Friday, May 18, 2012

Religion Matters

September 2, 2010 by  
Filed under GodTalk

IN MOST pre-modern cultures, there were two recognised ways of thinking, speaking and acquiring knowledge. The Greeks called them mythos and logos. Both were essential and neither was considered superior to the other; they were not in conflict but complementary.
Each had its own sphere of competence. Logos (science/reason) was the pragmatic mode of thought that enabled people to function effectively in the world. It had to correspond accurately to external reality.
Logos was essential to human survival. But it had its limitations: it could not assuage human grief or find ultimate meaning in life’s struggles. For that, people turned to mythos or ‘myth’.
Today we live in a society of scientific logos and myth has fallen into disrepute. In popular speech, a ‘myth’ is something that is not true. But myth is not self-indulgent fantasy; rather, like logos, it helps people to live creatively in our confusing world, though in a different way. A myth was never intended as an accurate account of a historical event; it was something that had in some sense happened once but that also happens all the time.
Yet a myth would not be effective if people simply ‘believed’ in it. It was essentially a programme of action. It could put us in the correct spiritual or psychological posture but it is up to us to take the next step and make the ‘truth’ of the myth a reality in our own life. We find many examples of the use of myth in religion: the depth and richness of our knowledge and experience cannot be explained by reason alone.
Most people today think that religion should provide us with information: is there a God? how did the world come into being?
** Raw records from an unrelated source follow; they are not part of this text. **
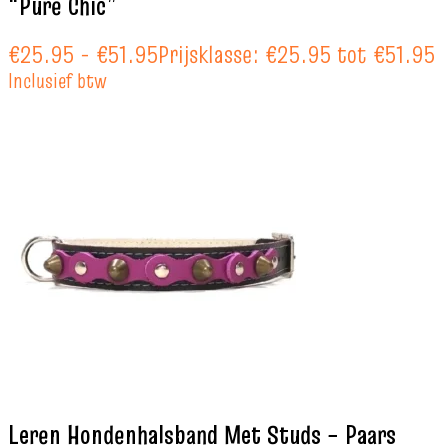
“Pure Chic”
€
25.95
-
€
51.95
Prijsklasse: €25.95 tot €51.95
Inclusief btw
Leren Hondenhalsband Met Studs – Paars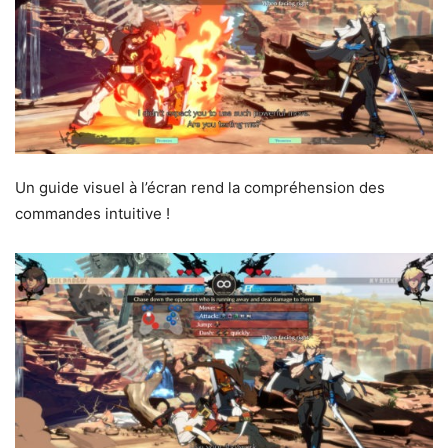
Un guide visuel à l’écran rend la compréhension des
commandes intuitive !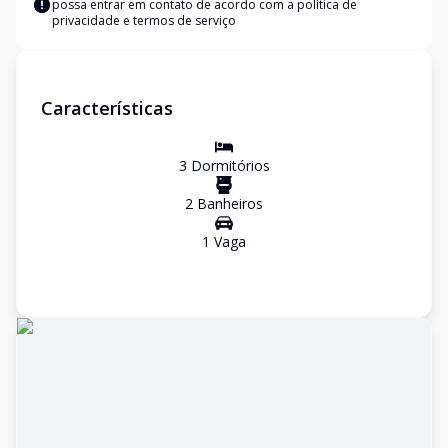
possa entrar em contato de acordo com a
política de
privacidade e termos de serviço
Características
3
Dormitório
s
2
Banheiro
s
1
Vaga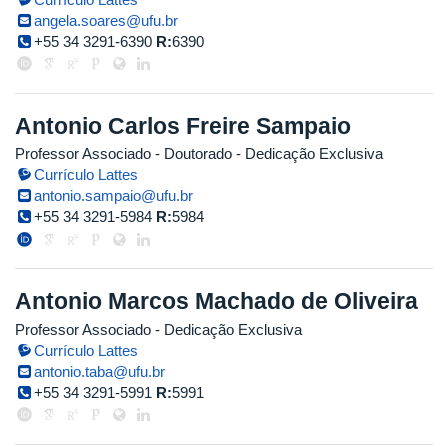
angela.soares@ufu.br
+55 34 3291-6390
R:
6390
Antonio Carlos Freire Sampaio
Professor Associado
- Doutorado
- Dedicação Exclusiva
Currículo Lattes
antonio.sampaio@ufu.br
+55 34 3291-5984
R:
5984
Antonio Marcos Machado de Oliveira
Professor Associado
- Dedicação Exclusiva
Currículo Lattes
antonio.taba@ufu.br
+55 34 3291-5991
R:
5991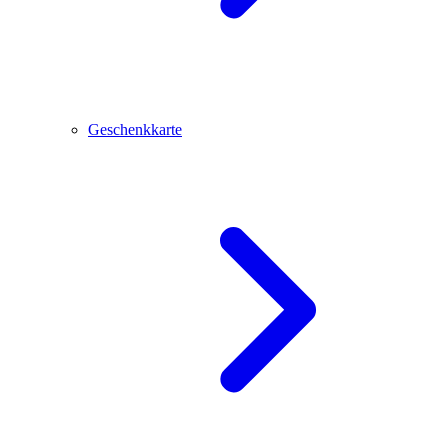
Geschenkkarte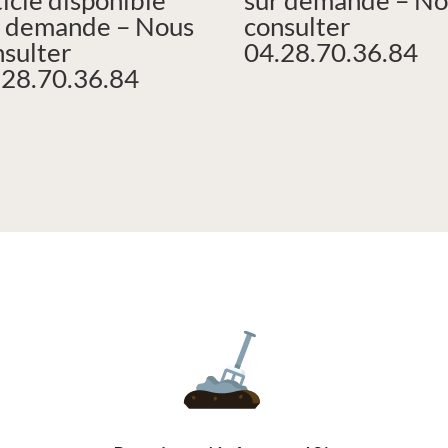
r demande – Nous
consulter
nsulter
04.28.70.36.84
.28.70.36.84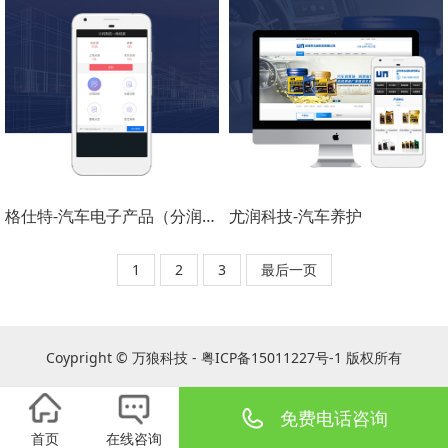
格仕特-汽车电子产品（分润系统）
尤润科技-汽车养护
1
2
3
最后一页
Coypright © 万狼科技 - 粤ICP备15011227号-1 版权所有
免费电话咨询
首页
在线咨询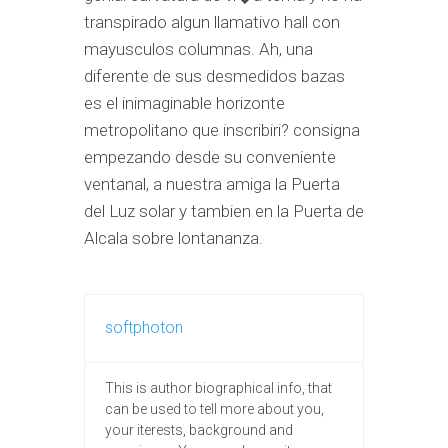
transpirado algun llamativo hall con
mayusculos columnas. Ah, una
diferente de sus desmedidos bazas
es el inimaginable horizonte
metropolitano que inscribiri? consigna
empezando desde su conveniente
ventanal, a nuestra amiga la Puerta
del Luz solar y tambien en la Puerta de
Alcala sobre lontananza.
softphoton
This is author biographical info, that
can be used to tell more about you,
your iterests, background and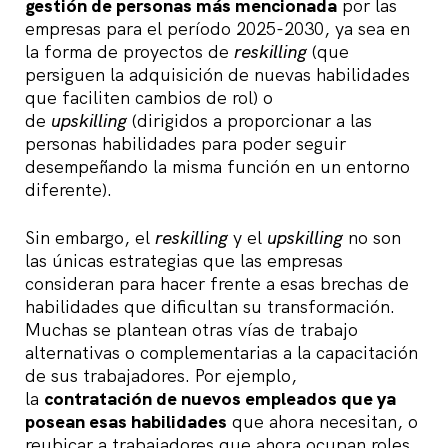
gestión de personas más mencionada
por las
empresas para el período 2025-2030, ya sea en
la forma de proyectos de
reskilling
(que
persiguen la adquisición de nuevas habilidades
que faciliten cambios de rol) o
de
upskilling
(dirigidos a proporcionar a las
personas habilidades para poder seguir
desempeñando la misma función en un entorno
diferente).
Sin embargo, el
reskilling
y el
upskilling
no son
las únicas estrategias que las empresas
consideran para hacer frente a esas brechas de
habilidades que dificultan su transformación.
Muchas se plantean otras vías de trabajo
alternativas o complementarias a la capacitación
de sus trabajadores. Por ejemplo,
la
contratación de nuevos empleados que ya
posean esas habilidades
que ahora necesitan, o
reubicar a trabajadores que ahora ocupan roles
But this is a modern aberration. Religion was never supposed to provide answers to

questions that lay within the reach of human
reason. That was the role of logos.
Religion’s task, closely allied to that of art, was to help us to live creatively, peacefully and even joyously with realities for which there were no easy explanations
and problems that we could not solve: mortality, pain, grief, despair, and outrage at the injustice and cruelty of life.
Over the centuries, people in all cultures discovered that by pushing their reasoning powers to the limit, stretching language to the end of its tether, and living as selflessly and compassionately as possible, they experienced a transcendence that enabled them to affirm their suffering with serenity and courage.
Scientific rationality can tell us why we have cancer; it can even cure us of our disease. But it cannot assuage the terror, disappointment and sorrow that come with the diagnosis, nor can it help us to die well. That is not within its remit.
Religion will not work automatically, however; it requires a great deal of effort and cannot succeed if it is facile, false, idolatrous or self-indulgent.
Religion is a practical discipline, and its insights are not derived from abstract speculation but from spiritual exercises and a dedicated lifestyle. Without such practice, it is impossible to understand the truth of its doctrines.
Religion is not an easy matter. Religious insight requires not only a dedicated intellectual endeavour to get beyond the ‘idols of thought’ but also a compassionate lifestyle that enables us to break out of the prism of selfhood. Aggressive argument, which seeks to master, control and kill off the opposition, cannot bring this transcendent insight.
Experience proves that this is only possible if people cultivate a receptive, listening attitude, not unlike the way we approach art, music or poetry. It requires ‘wise passiveness’ and a heart that ‘watches and receives’.